§ WHAT NEEDS TO BE DONE:
Rewrite the stretch of the chat log from "SOunds like an" through "to do that?", putting "accordions" wherever "bagpipes" appears.

The wizard could only prepare spells by imbuing them into arrows, and could only cast them by firing the arrows at the desired target.
If he mixed up his arrows, he wouldn't know what spell he was casting. And buffing his allies became "fun."
 
hey there @daze413
 
@BESW wait, did he do that by shooting them?
 
@trogdor Yes.
 
lol
 
12:43 AM
"Hold still, we need to planeshift!"
 
how did he cast self targeted spells?
 
@BESW True. I need to make social scenes more lethal. (cc: @Shalvenay)
=)
 
SOunds like an interesting situation offensively, though. Rapidshot+Manyshot to replace quicken spell?
 
The bard had negative Charisma, but used an intelligent set of bagpipes with awesome Charisma... but they sulked and refused to play unless they were drunk. And bagpipes soaked in ale don't sound too great.
 
@Miniman Mostly to fiddle with dice, add other people's numbers for them, and push around minis with my little croupier's stick =)
 
12:45 AM
@nitsua60 hahahahaha :D how do you propose to do that?
 
The ranger was raised by wolves and knew a number of words in Common equal to his intelligence score.
 
@BESW & @Magician these are good points. Another prompt (as if I needed it) to remember to make failures interesting/forward-facing.
 
@Shalvenay heya!
 
@Shalvenay I dunno... we'll find out the next time one of you opens your mouth =D
 
@nitsua60 blahblah bla-ureutggehrffs'g.......
 
12:47 AM
@nitsua60 hahaha :P
 
@trogdor annihilate
 
@nitsua60 the only thing I can think of are folks that instead of dueling you over social slights, engage in...skullduggerous forms of revenge instead ;)
 
@Magician There's a TV show based on the comics, also called iZombie. It's not bad, but instead of being a homeless zombie in a graveyard she's a forensic examiner in the police morgue. So she eats peoples' brains to solve their murders.
 
@Miniman The problem with this answer is that I've already introduced him to the concepts of aleph-nought, c, and inaccessible cardinals. He won't accept "infinity" as an actual answer.
 
Which is a shame, because the primary plot of the TV show is so much more interesting than the murder of the week and doesn't need the "CSI with Zombies!" gimmick to propel it.
@nitsua60 But will he accept "Buzz Lightyear" as an answer?
 
12:50 AM
hehe, Buzz Lightyear as an answer would be fantastic
confusing, but fantastic
 
@BESW It's possible. I'll try it next time.

§ SOURCE DATA:
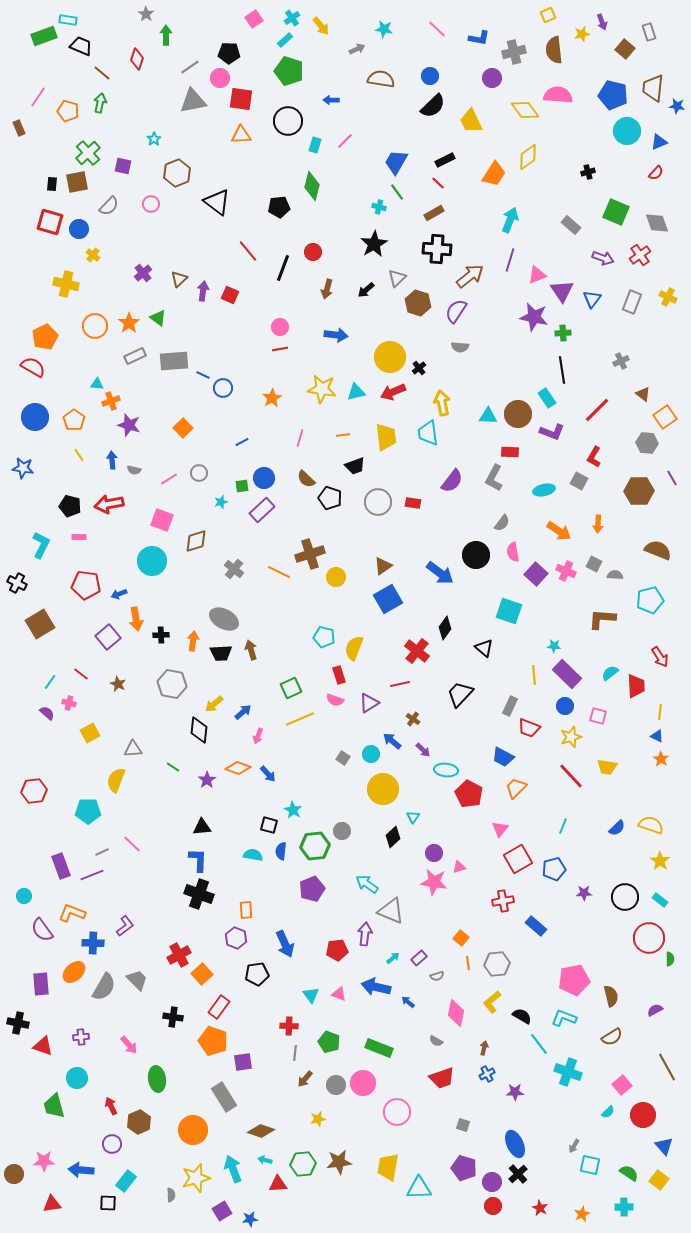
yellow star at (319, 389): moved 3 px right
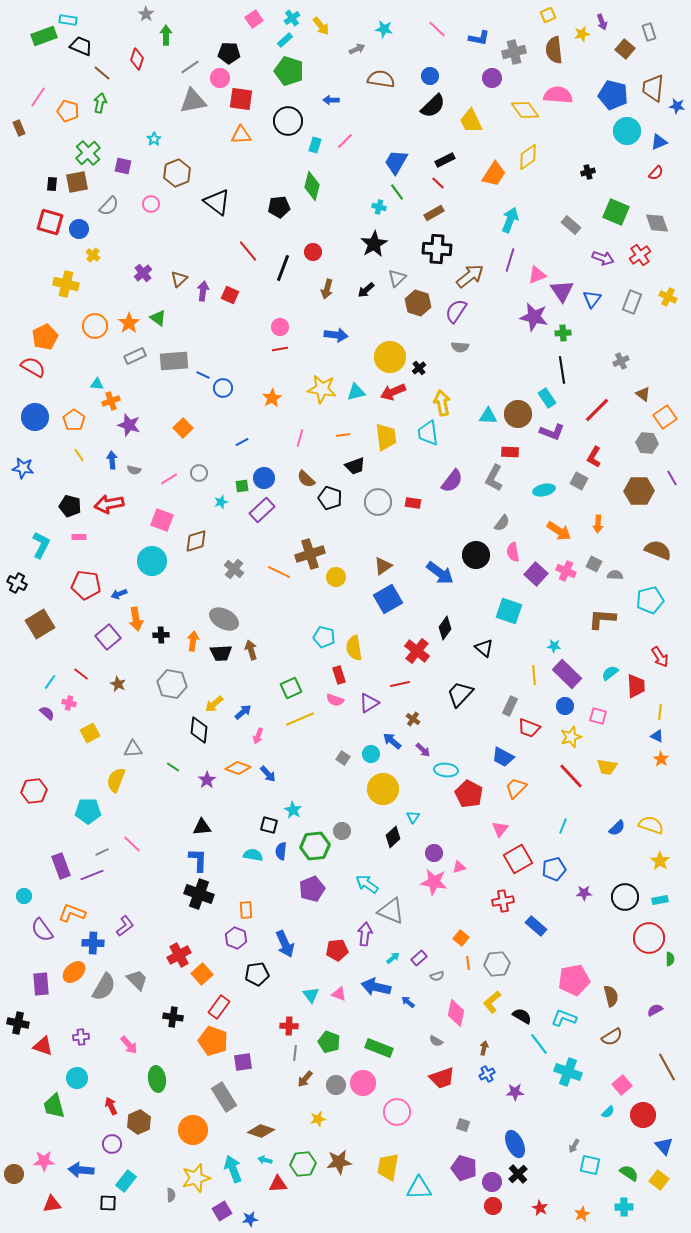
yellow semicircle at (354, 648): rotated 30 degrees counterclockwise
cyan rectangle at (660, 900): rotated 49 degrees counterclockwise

§ SOLUTION FOR THIS EXERCISE:
SOunds like an interesting situation offensively, though. Rapidshot+Manyshot to replace quicken spell?
 
The bard had negative Charisma, but used an intelligent set of accordions with awesome Charisma... but they sulked and refused to play unless they were drunk. And accordions soaked in ale don't sound too great.
 
@Miniman Mostly to fiddle with dice, add other people's numbers for them, and push around minis with my little croupier's stick =)
 
12:45 AM
@nitsua60 hahahahaha :D how do you propose to do that?